We're looking for a Machine Learning Engineer who thrives at the intersection of cutting-edge AI and real-world deployment. You'll be the bridge between our AI research and production systems, building and maintaining the infrastructure that powers our video-first AI products. This is a generalist role where you'll split your time between deploying state-of-the-art models to production and engineering the data pipelines that feed them
As a ML Engineer, you will:
- Own model deployment end-to-end – Take our latest video AI models from research to production. Build robust inference endpoints, optimize performance, and ensure our models scale seamlessly across cloud infrastructure providers like Baseten.

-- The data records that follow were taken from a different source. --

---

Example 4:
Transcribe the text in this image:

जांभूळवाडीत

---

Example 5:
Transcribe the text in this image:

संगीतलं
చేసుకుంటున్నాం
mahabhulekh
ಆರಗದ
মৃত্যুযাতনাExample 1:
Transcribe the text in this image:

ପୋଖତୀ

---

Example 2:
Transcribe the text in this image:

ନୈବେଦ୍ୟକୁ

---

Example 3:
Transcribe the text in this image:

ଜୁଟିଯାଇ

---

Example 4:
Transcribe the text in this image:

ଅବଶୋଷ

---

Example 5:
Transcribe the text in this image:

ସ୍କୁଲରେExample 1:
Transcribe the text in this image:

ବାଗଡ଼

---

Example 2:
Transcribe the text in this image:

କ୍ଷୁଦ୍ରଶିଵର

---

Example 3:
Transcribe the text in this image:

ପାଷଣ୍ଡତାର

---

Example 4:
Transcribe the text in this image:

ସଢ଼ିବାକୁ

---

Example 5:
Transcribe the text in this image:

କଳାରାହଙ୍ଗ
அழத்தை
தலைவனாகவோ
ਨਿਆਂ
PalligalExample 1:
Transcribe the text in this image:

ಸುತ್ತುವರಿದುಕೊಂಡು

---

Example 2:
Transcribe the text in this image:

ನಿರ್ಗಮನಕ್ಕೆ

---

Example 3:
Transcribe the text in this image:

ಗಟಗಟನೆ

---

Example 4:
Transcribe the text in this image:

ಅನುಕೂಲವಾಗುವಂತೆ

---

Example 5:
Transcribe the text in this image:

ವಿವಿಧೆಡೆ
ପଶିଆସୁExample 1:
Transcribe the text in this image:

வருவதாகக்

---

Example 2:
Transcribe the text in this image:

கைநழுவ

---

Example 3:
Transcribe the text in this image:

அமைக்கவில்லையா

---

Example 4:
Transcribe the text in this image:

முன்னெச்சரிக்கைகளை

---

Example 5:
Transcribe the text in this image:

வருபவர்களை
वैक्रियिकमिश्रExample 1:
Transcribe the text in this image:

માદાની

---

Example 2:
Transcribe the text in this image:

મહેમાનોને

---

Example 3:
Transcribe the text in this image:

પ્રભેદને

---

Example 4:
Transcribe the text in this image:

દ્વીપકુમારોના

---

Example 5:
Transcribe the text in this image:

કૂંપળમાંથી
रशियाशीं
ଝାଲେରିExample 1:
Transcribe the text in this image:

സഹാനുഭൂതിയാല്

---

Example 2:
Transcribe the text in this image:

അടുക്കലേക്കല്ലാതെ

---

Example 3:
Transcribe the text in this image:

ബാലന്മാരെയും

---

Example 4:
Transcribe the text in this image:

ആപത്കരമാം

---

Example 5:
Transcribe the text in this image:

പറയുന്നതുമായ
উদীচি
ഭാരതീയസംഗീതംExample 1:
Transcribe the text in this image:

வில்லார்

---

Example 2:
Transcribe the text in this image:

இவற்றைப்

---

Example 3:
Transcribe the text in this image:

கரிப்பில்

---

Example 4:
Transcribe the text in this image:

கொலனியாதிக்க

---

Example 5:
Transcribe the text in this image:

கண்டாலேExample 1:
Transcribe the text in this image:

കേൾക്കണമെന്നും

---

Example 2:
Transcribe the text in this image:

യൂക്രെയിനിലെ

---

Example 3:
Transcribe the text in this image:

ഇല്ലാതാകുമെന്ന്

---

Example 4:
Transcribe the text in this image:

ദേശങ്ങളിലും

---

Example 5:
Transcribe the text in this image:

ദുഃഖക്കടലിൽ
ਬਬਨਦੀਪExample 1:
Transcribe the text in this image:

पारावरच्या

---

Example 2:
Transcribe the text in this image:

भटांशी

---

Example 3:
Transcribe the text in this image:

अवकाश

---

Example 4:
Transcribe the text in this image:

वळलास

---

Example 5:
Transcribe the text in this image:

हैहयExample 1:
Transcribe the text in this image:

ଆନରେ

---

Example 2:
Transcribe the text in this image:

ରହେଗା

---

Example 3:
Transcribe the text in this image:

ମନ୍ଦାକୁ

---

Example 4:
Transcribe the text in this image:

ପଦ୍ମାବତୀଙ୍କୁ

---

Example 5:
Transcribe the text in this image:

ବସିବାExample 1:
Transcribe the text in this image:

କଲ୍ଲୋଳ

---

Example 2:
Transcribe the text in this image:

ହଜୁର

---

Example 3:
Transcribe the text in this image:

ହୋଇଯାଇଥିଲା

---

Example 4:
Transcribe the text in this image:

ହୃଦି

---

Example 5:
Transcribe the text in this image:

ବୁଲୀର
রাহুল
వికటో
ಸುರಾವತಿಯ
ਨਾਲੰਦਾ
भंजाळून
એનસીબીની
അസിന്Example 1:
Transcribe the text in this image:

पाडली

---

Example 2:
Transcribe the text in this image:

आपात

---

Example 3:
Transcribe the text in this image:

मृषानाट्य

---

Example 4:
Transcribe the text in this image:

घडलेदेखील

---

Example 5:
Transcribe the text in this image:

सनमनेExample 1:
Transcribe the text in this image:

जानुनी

- Build production-grade inference pipelines – Design, deploy, and maintain ML services that handle real-time video processing. Debug complex issues, optimize latency, and ensure 99.9% uptime for our AI-powered features.

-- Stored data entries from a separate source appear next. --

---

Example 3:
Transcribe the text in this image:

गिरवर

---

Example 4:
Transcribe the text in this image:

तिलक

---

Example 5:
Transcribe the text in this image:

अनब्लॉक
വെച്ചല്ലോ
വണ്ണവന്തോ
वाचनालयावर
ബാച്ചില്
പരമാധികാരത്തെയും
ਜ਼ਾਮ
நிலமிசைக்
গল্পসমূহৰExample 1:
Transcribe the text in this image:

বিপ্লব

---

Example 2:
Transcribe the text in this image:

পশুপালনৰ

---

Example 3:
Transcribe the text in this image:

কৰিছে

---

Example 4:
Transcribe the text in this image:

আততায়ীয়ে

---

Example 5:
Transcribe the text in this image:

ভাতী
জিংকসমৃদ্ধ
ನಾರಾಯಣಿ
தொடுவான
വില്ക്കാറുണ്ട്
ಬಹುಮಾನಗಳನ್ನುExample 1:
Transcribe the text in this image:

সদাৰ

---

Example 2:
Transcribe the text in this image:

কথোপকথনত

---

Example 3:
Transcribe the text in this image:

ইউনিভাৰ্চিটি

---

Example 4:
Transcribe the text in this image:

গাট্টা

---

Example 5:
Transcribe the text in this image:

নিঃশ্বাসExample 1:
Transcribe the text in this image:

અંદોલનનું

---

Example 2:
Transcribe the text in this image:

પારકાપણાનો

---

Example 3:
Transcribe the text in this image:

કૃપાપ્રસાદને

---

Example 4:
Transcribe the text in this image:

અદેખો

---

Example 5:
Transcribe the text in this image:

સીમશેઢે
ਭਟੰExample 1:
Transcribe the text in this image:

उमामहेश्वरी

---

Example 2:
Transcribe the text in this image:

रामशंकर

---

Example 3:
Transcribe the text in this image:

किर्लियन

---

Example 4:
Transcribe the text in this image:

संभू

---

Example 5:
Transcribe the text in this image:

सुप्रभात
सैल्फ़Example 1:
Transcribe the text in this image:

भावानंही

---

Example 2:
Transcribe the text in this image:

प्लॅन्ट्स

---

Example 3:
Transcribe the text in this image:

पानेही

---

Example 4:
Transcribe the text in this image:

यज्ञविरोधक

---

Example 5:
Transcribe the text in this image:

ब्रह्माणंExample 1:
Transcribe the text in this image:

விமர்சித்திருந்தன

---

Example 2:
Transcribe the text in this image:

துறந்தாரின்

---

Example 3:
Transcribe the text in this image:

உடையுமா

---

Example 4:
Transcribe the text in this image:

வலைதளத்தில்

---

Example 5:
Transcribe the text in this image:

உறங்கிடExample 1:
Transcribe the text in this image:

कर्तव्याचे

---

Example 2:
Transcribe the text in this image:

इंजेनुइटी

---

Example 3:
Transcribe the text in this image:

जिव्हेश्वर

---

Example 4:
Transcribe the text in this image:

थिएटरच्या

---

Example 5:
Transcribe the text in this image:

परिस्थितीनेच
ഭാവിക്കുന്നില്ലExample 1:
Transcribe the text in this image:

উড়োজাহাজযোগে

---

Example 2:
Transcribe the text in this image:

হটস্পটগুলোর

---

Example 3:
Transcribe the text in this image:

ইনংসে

- Engineer video data workflows – Build scalable preprocessing pipelines using serverless GPU infrastructure (RunPod, etc.) to transform raw video and audio data into model-ready formats. Handle everything from format conversion to feature extraction at scale.
- Architect cloud-native ML systems – Leverage AWS services (S3, DynamoDB, Lambda, ECS) and Kubernetes clusters to build resilient, scalable data and inference infrastructure. Design systems that can handle terabytes of video data efficiently.
- Automate data annotation at scale – Build and maintain labeling pipelines using AWS Ground Truth and Mechanical Turk.
- Collaborate across teams – Work closely with research teams to understand model requirements and with product teams to ensure AI capabilities align with user needs.